En medio de una Cuba golpeada por apagones, escasez y desesperación, el régimen vuelve a sacar su carta favorita: el discurso de guerra. Esta vez fue Gerardo Hernández, coordinador nacional de los CDR, quien lanzó la advertencia de que Estados Unidos podría ocupar la isla… pero enfrentaría una supuesta resistencia de “todo el pueblo”.
Sus palabras, soltadas en un video que circula en redes, reconocen algo evidente: Cuba no tiene cómo competir militarmente con Estados Unidos. Pero acto seguido, el discurso gira hacia la vieja narrativa de la “guerra de todo el pueblo”, esa misma idea que el poder ha repetido durante décadas para mantener viva una sensación constante de amenaza.
En buen cubano: primero admiten la realidad… y después te venden la épica.
Hernández intentó comparar el momento actual con los días previos a Playa Girón, señalando a sectores en Miami como provocadores de un conflicto. Una estrategia clásica del régimen: buscar enemigos externos para justificar tensiones internas.

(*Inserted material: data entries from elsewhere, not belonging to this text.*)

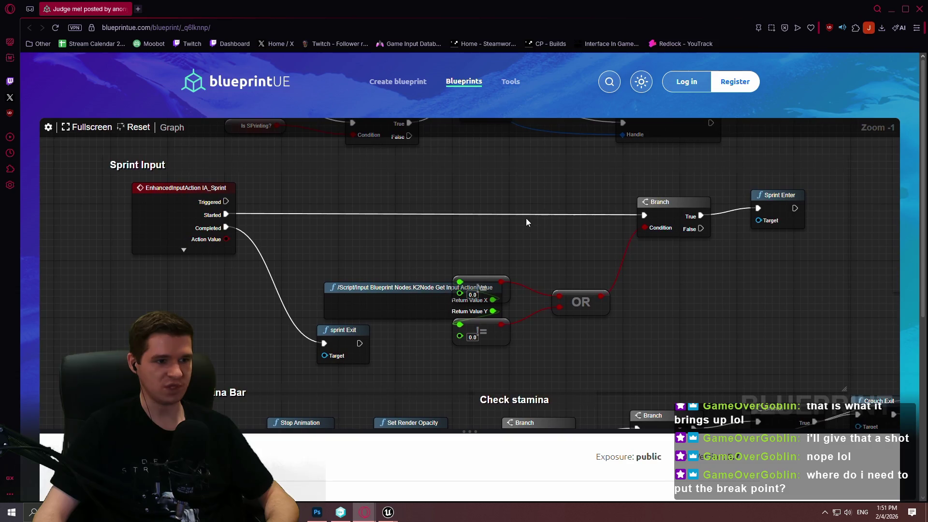
pyautogui.moveTo(418, 368); pyautogui.dragTo(318, 332)
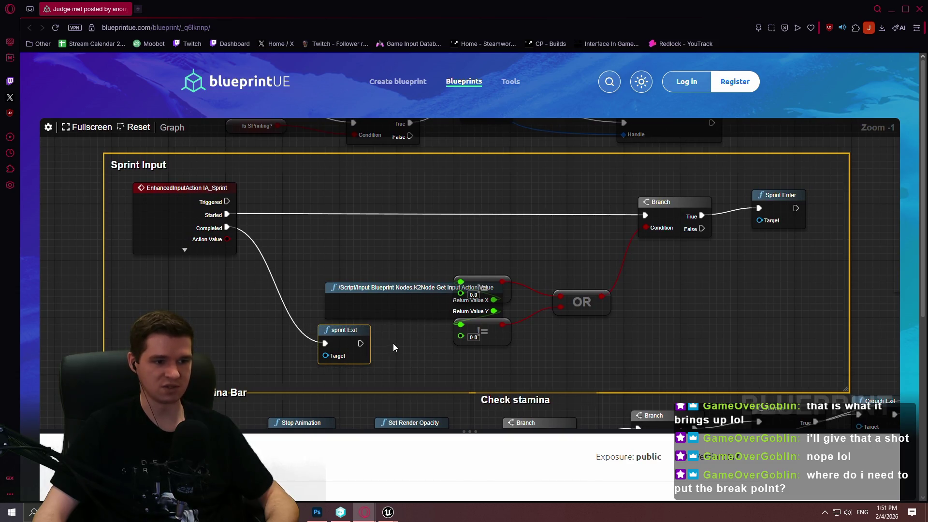
pyautogui.click(337, 335)
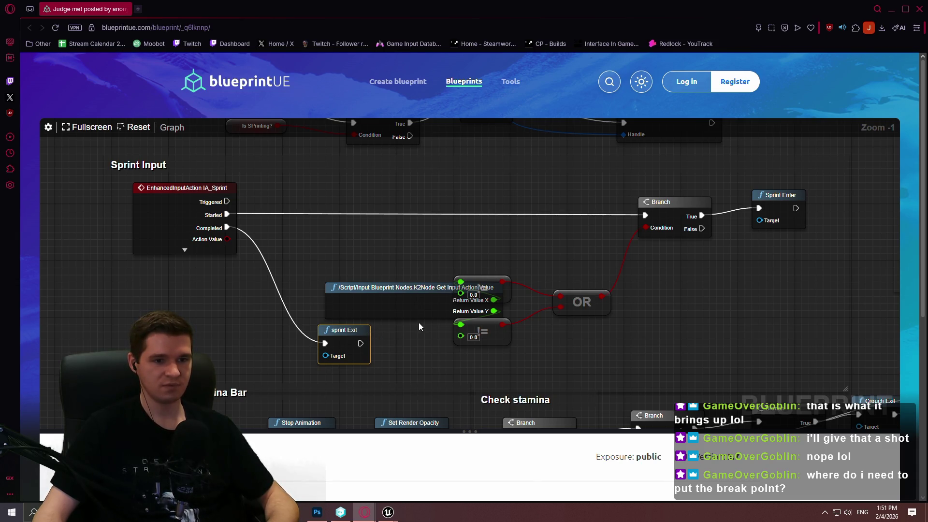
pyautogui.scroll(-2, 460, 319)
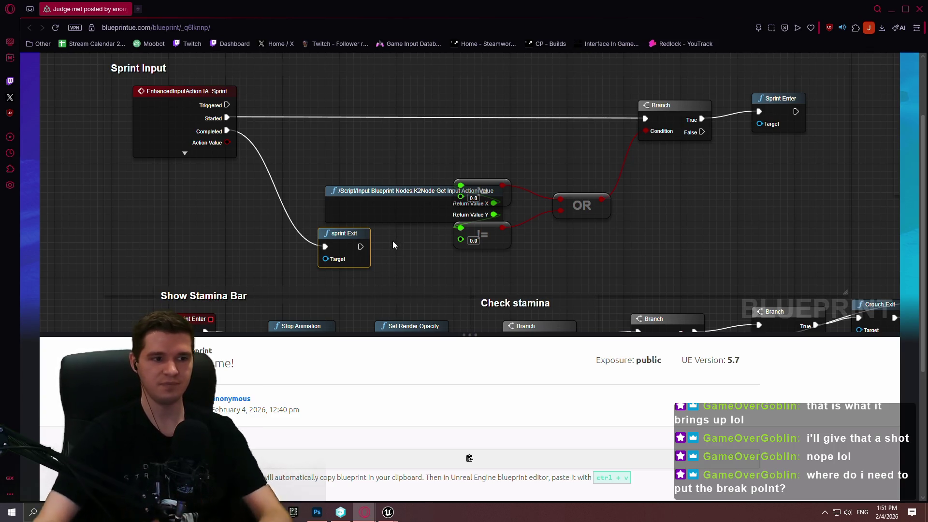
pyautogui.click(887, 5)
# - Remove the Begin Overlap breakpoint and resume the paused game with F8
pyautogui.rightClick(435, 195)
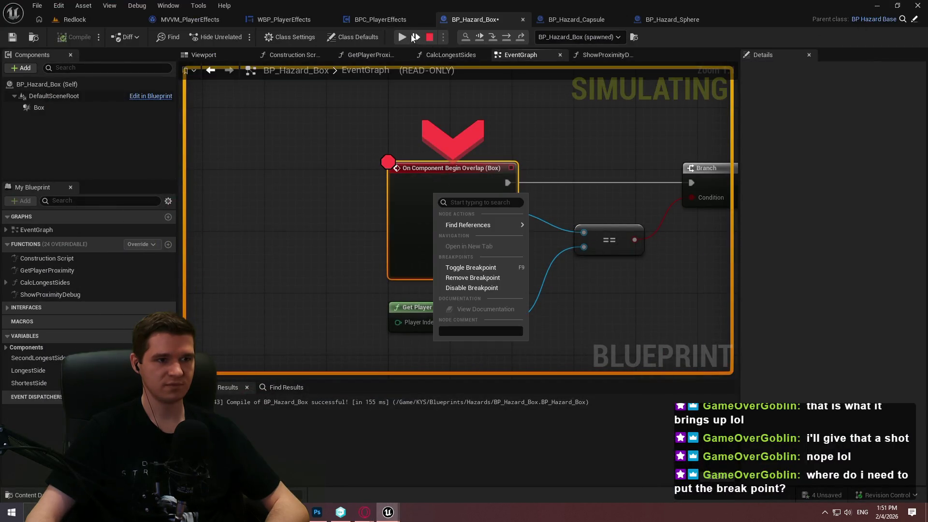
pyautogui.click(412, 37)
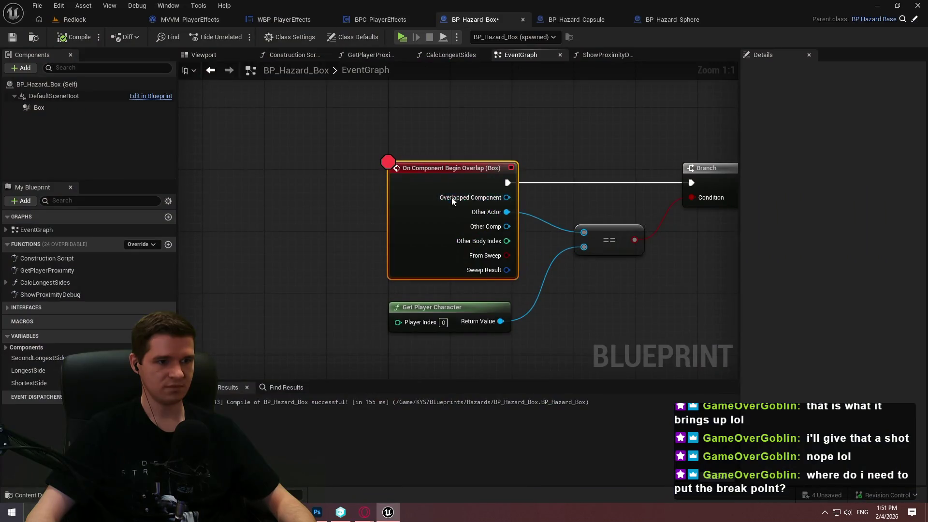
pyautogui.rightClick(451, 197)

Y todo esto no llega en el aire. Viene acompañado de declaraciones recientes de Donald Trump, quien ha endurecido su discurso sobre Cuba, incluso calificándola como una nación fallida y dejando caer frases como “Cuba es la siguiente”. A eso se suman nuevas medidas económicas que han apretado aún más la crisis energética en la isla.
Pero mientras arriba hablan de guerra, abajo la gente está en otra cosa: sobrevivir.
Porque la realidad es que Cuba hoy no está al borde de un conflicto militar… está al borde del colapso interno. Apagones interminables, hospitales sin recursos, comida escasa y una economía en caída libre.
Y justo en ese contexto aparece la campaña “Mi firma por la patria”, impulsada también por el propio Hernández. Una iniciativa que el régimen intenta vender como unidad nacional, pero que muchos denuncian como presión directa sobre la población.
En lugares como Cárdenas, vecinos han dicho que no. Se han negado a firmar pese a amenazas. Una señal clara de que el discurso oficial ya no cala como antes.
Analistas independientes lo tienen claro: todo esto funciona como una cortina de humo. Mientras se habla de guerra y resistencia, se intenta desviar la atención de una crisis que ya no se puede esconder.